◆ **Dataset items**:
[Start of section]

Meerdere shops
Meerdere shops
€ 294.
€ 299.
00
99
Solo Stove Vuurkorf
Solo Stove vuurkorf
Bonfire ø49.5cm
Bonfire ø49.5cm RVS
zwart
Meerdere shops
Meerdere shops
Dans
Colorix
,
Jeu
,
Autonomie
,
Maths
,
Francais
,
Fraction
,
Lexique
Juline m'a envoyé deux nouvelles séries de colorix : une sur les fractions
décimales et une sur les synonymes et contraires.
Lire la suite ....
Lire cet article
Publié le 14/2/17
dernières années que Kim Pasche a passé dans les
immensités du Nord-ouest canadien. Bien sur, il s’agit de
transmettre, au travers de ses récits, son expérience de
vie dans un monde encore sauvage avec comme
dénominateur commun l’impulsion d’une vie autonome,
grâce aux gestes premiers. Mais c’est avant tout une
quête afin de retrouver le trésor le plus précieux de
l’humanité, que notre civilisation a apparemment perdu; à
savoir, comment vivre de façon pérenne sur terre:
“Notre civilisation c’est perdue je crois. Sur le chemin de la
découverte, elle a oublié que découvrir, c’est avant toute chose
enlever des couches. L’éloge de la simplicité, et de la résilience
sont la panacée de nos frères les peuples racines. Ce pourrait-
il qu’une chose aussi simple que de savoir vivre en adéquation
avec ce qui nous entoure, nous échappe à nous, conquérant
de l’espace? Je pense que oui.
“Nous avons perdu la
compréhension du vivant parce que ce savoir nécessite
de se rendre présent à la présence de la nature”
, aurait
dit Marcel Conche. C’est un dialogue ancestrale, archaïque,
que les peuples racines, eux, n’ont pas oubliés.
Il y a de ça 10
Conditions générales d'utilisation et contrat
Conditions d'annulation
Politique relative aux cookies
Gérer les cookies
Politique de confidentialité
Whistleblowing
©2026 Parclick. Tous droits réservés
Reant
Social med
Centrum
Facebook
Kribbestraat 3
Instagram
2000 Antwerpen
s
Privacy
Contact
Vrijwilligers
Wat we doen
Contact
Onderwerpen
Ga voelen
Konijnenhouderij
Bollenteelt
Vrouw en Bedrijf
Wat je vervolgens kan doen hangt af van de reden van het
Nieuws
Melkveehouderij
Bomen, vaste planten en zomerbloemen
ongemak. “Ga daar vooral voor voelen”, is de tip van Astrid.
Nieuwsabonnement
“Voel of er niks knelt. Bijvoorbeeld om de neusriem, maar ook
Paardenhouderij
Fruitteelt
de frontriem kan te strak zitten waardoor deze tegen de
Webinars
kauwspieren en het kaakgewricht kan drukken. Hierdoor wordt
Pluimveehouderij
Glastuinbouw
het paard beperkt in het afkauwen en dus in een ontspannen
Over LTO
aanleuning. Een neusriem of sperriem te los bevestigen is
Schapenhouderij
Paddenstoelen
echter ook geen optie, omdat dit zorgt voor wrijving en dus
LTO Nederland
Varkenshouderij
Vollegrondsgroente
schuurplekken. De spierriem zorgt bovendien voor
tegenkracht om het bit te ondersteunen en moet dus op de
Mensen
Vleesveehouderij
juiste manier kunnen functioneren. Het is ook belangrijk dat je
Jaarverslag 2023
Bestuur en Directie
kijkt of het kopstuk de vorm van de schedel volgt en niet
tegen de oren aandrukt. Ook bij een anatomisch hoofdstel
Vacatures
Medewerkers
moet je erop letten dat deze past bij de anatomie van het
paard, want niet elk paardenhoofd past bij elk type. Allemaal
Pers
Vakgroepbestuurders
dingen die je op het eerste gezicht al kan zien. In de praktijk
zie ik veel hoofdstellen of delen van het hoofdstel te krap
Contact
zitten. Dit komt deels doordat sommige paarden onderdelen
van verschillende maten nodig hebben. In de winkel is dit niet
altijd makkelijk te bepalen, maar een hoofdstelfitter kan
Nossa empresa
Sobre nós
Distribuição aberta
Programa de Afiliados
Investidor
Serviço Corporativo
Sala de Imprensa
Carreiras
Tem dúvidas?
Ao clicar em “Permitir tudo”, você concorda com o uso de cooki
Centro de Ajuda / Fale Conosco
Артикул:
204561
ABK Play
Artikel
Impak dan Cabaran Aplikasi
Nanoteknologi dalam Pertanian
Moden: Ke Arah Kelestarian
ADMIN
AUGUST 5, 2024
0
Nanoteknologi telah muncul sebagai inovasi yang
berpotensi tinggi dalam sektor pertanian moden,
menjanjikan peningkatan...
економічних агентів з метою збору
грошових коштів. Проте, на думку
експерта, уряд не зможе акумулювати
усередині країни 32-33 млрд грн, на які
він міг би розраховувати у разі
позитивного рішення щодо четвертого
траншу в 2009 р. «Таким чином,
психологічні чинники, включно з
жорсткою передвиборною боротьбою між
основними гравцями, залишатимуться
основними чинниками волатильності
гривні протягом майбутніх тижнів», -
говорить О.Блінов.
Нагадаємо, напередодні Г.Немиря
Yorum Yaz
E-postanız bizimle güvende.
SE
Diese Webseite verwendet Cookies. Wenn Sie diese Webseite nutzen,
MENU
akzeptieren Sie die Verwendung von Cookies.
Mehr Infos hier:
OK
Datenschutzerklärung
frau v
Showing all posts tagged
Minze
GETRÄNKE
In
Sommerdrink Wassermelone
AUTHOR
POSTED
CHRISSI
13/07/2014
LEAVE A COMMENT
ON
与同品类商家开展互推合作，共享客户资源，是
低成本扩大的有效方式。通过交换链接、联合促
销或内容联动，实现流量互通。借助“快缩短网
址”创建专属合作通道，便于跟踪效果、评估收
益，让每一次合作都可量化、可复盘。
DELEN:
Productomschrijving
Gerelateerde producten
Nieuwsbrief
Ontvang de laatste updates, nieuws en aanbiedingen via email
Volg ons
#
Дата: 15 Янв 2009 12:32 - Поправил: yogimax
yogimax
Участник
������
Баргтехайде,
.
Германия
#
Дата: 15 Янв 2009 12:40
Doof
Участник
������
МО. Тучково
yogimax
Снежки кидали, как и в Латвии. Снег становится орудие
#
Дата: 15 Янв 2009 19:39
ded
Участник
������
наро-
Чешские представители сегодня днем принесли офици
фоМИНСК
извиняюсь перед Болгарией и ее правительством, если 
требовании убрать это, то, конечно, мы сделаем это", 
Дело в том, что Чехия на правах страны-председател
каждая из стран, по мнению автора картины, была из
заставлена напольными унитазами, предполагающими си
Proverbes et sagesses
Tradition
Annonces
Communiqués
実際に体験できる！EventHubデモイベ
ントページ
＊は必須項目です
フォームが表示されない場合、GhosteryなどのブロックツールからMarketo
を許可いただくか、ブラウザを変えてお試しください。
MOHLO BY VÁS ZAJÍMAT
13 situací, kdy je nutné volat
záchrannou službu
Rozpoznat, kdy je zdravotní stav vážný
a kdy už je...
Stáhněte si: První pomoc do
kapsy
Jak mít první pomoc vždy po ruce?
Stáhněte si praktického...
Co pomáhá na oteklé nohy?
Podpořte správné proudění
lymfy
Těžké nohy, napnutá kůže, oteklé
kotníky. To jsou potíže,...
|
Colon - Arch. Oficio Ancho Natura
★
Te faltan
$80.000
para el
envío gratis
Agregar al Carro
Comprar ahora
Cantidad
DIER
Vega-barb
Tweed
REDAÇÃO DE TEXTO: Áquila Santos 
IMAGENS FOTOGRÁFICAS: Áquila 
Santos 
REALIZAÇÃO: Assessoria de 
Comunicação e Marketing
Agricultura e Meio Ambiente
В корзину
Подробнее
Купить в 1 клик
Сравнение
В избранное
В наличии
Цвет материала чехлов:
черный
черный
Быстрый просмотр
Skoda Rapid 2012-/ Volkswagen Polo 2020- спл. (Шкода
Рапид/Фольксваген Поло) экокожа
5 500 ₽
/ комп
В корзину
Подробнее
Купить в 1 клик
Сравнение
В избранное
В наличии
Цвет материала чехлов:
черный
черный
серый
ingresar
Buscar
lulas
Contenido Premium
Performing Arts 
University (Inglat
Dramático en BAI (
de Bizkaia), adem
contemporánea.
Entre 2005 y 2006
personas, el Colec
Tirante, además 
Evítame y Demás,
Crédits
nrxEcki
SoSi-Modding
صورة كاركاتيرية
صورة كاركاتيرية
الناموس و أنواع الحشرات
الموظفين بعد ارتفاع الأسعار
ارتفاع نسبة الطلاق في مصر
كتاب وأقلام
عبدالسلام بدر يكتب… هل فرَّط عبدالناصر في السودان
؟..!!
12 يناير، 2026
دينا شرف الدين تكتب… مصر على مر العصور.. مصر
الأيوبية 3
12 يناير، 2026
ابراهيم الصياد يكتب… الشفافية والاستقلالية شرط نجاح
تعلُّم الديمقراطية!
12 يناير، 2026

[End of section]

◆ **WHAT YOU WILL DO**: Rewrite the records from their first line up to and including the line with "quête afin de", changing "Meerdere shops" to "Meerdere winkels" and leaving everything else untouched.

◆ **RESULT**:
Meerdere winkels
Meerdere winkels
€ 294.
€ 299.
00
99
Solo Stove Vuurkorf
Solo Stove vuurkorf
Bonfire ø49.5cm
Bonfire ø49.5cm RVS
zwart
Meerdere winkels
Meerdere winkels
Dans
Colorix
,
Jeu
,
Autonomie
,
Maths
,
Francais
,
Fraction
,
Lexique
Juline m'a envoyé deux nouvelles séries de colorix : une sur les fractions
décimales et une sur les synonymes et contraires.
Lire la suite ....
Lire cet article
Publié le 14/2/17
dernières années que Kim Pasche a passé dans les
immensités du Nord-ouest canadien. Bien sur, il s’agit de
transmettre, au travers de ses récits, son expérience de
vie dans un monde encore sauvage avec comme
dénominateur commun l’impulsion d’une vie autonome,
grâce aux gestes premiers. Mais c’est avant tout une
quête afin de retrouver le trésor le plus précieux de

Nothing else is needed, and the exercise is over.